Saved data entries
========================================================================

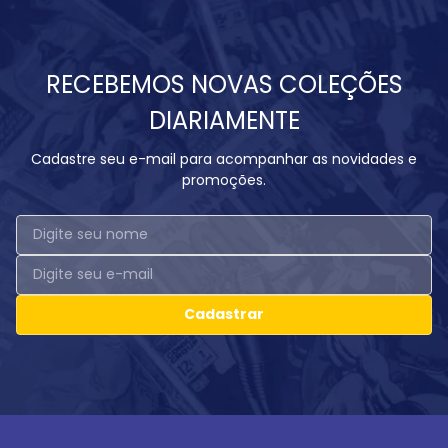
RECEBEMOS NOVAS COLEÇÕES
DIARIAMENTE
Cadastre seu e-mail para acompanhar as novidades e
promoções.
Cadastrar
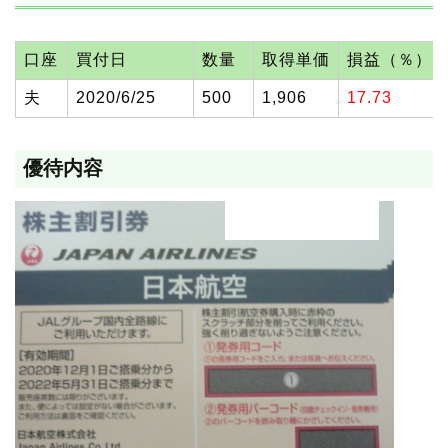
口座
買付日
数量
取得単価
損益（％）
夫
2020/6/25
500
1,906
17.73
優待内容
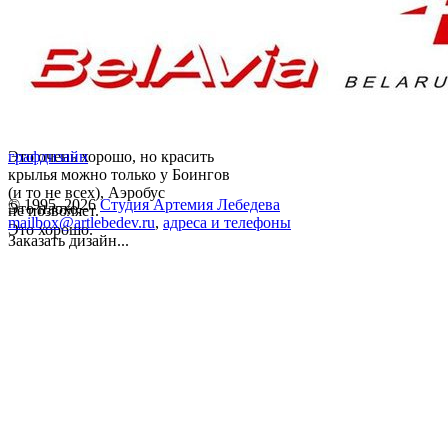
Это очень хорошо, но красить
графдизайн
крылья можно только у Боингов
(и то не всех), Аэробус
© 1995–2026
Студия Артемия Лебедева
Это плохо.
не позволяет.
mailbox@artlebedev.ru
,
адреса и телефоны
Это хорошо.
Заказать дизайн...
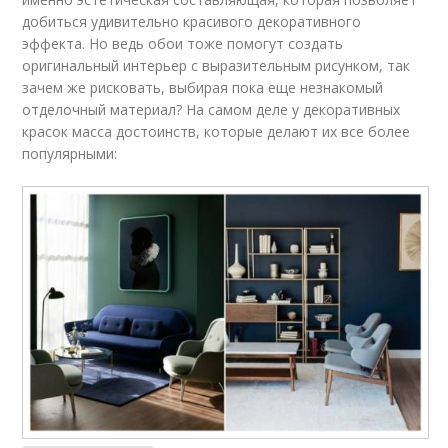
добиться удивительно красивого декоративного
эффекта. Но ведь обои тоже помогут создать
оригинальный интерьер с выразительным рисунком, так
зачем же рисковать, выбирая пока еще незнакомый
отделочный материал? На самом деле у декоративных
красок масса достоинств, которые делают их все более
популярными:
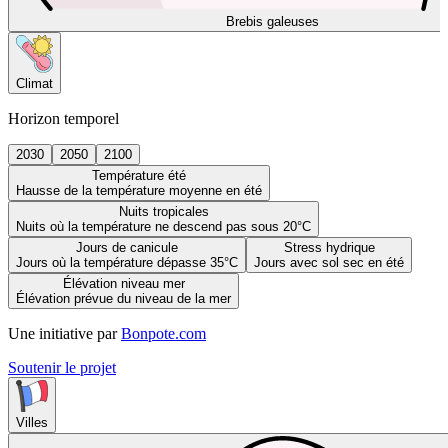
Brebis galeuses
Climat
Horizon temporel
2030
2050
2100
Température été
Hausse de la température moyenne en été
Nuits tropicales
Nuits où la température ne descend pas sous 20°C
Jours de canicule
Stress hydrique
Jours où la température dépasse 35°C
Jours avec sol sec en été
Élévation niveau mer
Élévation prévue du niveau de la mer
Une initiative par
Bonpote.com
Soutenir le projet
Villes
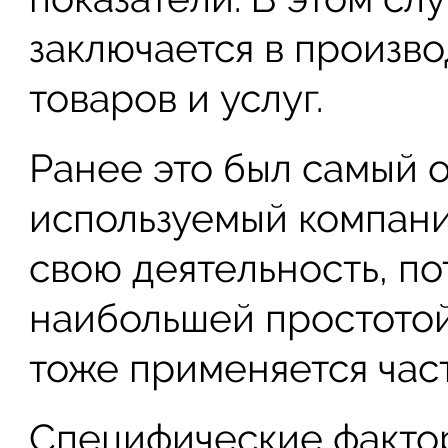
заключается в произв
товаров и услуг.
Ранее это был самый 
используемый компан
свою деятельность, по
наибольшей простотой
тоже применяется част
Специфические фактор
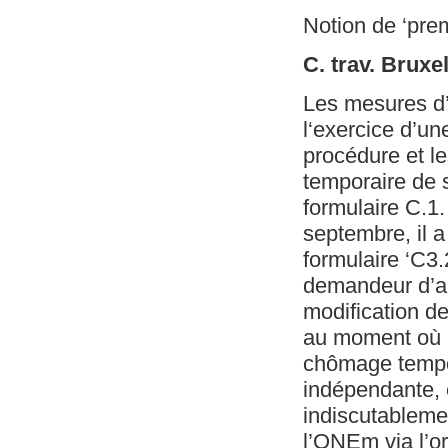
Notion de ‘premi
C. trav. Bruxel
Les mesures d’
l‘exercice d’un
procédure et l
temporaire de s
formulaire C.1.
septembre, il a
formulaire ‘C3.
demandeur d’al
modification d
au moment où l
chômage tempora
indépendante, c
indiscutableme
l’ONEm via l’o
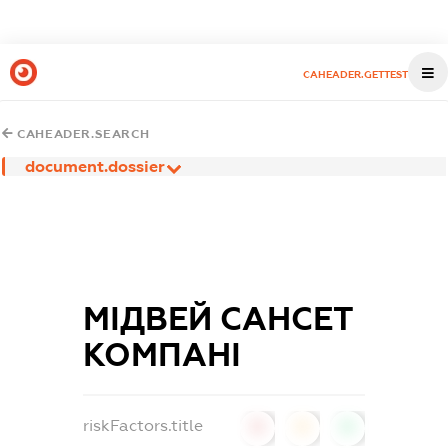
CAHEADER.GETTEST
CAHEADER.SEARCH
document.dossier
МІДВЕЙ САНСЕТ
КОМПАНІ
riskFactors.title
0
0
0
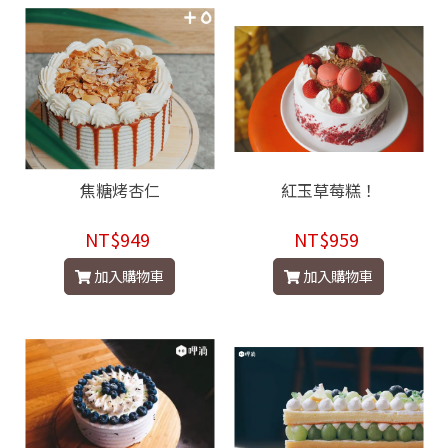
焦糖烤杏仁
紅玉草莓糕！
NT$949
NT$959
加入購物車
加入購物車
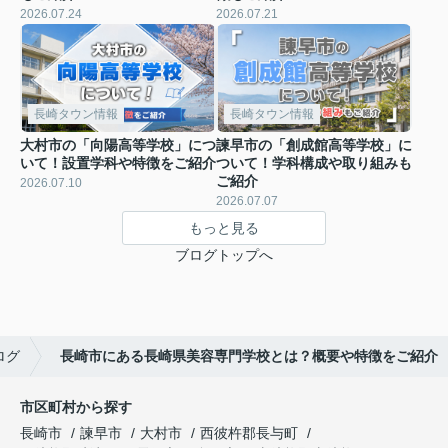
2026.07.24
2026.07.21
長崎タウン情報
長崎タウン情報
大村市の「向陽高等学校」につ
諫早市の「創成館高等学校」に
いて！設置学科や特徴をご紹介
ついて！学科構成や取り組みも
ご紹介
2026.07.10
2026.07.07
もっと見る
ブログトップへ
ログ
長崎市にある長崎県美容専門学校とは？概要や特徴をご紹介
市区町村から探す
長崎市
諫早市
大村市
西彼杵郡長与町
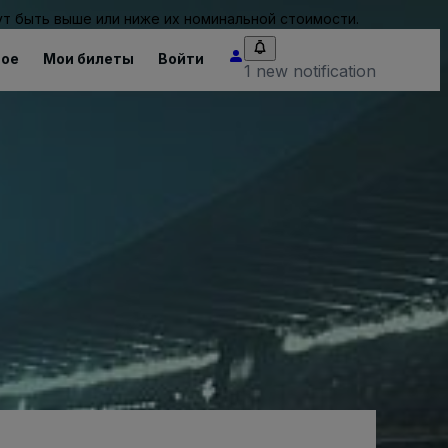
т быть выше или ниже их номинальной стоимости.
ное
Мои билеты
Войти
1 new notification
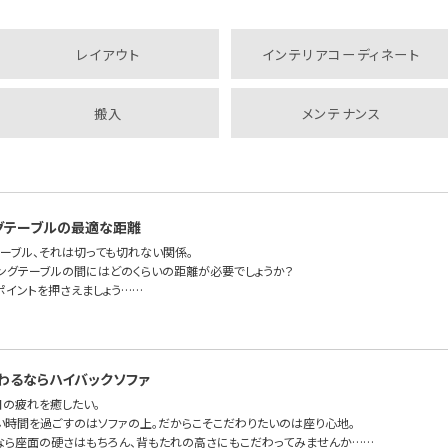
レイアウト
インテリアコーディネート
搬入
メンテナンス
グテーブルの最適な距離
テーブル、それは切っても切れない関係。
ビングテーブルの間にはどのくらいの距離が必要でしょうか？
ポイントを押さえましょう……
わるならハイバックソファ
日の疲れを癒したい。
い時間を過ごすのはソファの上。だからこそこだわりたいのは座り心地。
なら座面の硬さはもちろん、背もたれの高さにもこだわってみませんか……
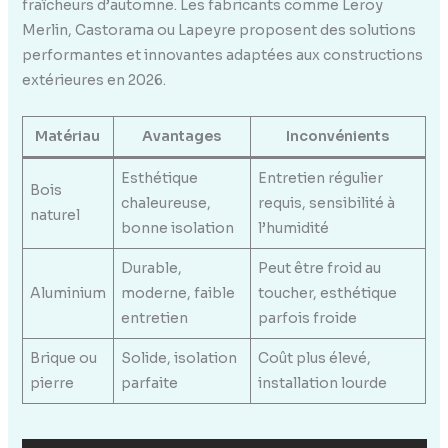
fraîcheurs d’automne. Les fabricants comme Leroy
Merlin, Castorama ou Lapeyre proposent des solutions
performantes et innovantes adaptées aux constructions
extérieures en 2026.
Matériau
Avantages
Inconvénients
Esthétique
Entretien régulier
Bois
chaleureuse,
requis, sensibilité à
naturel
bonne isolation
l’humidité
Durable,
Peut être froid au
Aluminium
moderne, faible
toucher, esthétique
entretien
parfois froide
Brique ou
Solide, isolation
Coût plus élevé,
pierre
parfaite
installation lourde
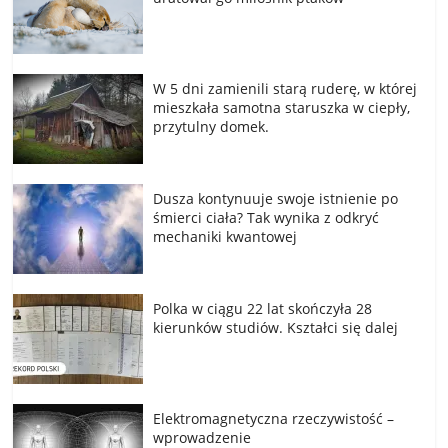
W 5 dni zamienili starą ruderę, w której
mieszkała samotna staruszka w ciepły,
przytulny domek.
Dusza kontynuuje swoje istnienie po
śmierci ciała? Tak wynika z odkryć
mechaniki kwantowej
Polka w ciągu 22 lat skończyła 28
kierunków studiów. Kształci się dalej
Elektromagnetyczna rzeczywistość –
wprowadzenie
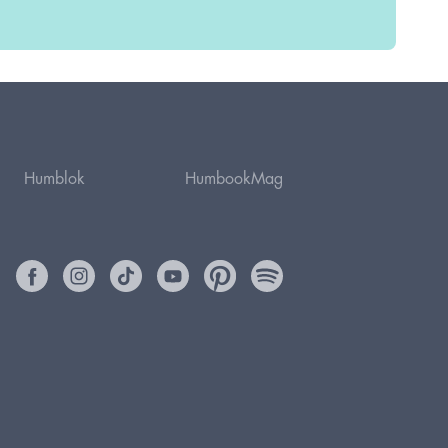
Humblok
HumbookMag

========================================================================

• Prompt
Write out the text of each item above word for word and line by line, with no changes. Leave the pictures out.

• Exercise solution
RECEBEMOS NOVAS COLEÇÕES
DIARIAMENTE
Cadastre seu e-mail para acompanhar as novidades e
promoções.
Cadastrar
口座
買付日
数量
取得単価
損益（％）
夫
2020/6/25
500
1,906
17.73
優待内容
Это очень хорошо, но красить
графдизайн
крылья можно только у Боингов
(и то не всех), Аэробус
© 1995–2026
Студия Артемия Лебедева
Это плохо.
не позволяет.
mailbox@artlebedev.ru
,
адреса и телефоны
Это хорошо.
Заказать дизайн...
добиться удивительно красивого декоративного
эффекта. Но ведь обои тоже помогут создать
оригинальный интерьер с выразительным рисунком, так
зачем же рисковать, выбирая пока еще незнакомый
отделочный материал? На самом деле у декоративных
красок масса достоинств, которые делают их все более
популярными:
Brebis galeuses
Climat
Horizon temporel
2030
2050
2100
Température été
Hausse de la température moyenne en été
Nuits tropicales
Nuits où la température ne descend pas sous 20°C
Jours de canicule
Stress hydrique
Jours où la température dépasse 35°C
Jours avec sol sec en été
Élévation niveau mer
Élévation prévue du niveau de la mer
Une initiative par
Bonpote.com
Soutenir le projet
Villes
заключается в произв
товаров и услуг.
Ранее это был самый 
используемый компан
свою деятельность, по
наибольшей простотой
тоже применяется част
Специфические фактор
Notion de ‘premi
C. trav. Bruxel
Les mesures d’
l‘exercice d’un
procédure et l
temporaire de s
formulaire C.1.
septembre, il a
formulaire ‘C3.
demandeur d’al
modification d
au moment où l
chômage tempora
indépendante, c
indiscutableme
l’ONEm via l’o
CAHEADER.GETTEST
CAHEADER.SEARCH
document.dossier
МІДВЕЙ САНСЕТ
КОМПАНІ
riskFactors.title
0
0
0
焦糖烤杏仁
紅玉草莓糕！
NT$949
NT$959
加入購物車
加入購物車
2026.07.24
2026.07.21
長崎タウン情報
長崎タウン情報
大村市の「向陽高等学校」につ
諫早市の「創成館高等学校」に
いて！設置学科や特徴をご紹介
ついて！学科構成や取り組みも
ご紹介
2026.07.10
2026.07.07
もっと見る
ブログトップへ
ログ
長崎市にある長崎県美容専門学校とは？概要や特徴をご紹介
市区町村から探す
長崎市
諫早市
大村市
西彼杵郡長与町
т быть выше или ниже их номинальной стоимости.
ное
Мои билеты
Войти
1 new notification
レイアウト
インテリアコーディネート
搬入
メンテナンス
グテーブルの最適な距離
テーブル、それは切っても切れない関係。
ビングテーブルの間にはどのくらいの距離が必要でしょうか？
ポイントを押さえましょう……
わるならハイバックソファ
日の疲れを癒したい。
い時間を過ごすのはソファの上。だからこそこだわりたいのは座り心地。
なら座面の硬さはもちろん、背もたれの高さにもこだわってみませんか……
fraîcheurs d’automne. Les fabricants comme Leroy
Merlin, Castorama ou Lapeyre proposent des solutions
performantes et innovantes adaptées aux constructions
extérieures en 2026.
Matériau
Avantages
Inconvénients
Esthétique
Entretien régulier
Bois
chaleureuse,
requis, sensibilité à
naturel
bonne isolation
l’humidité
Durable,
Peut être froid au
Aluminium
moderne, faible
toucher, esthétique
entretien
parfois froide
Brique ou
Solide, isolation
Coût plus élevé,
pierre
parfaite
installation lourde
W 5 dni zamienili starą ruderę, w której
mieszkała samotna staruszka w ciepły,
przytulny domek.
Dusza kontynuuje swoje istnienie po
śmierci ciała? Tak wynika z odkryć
mechaniki kwantowej
Polka w ciągu 22 lat skończyła 28
kierunków studiów. Kształci się dalej
Elektromagnetyczna rzeczywistość –
wprowadzenie
Humblok
HumbookMag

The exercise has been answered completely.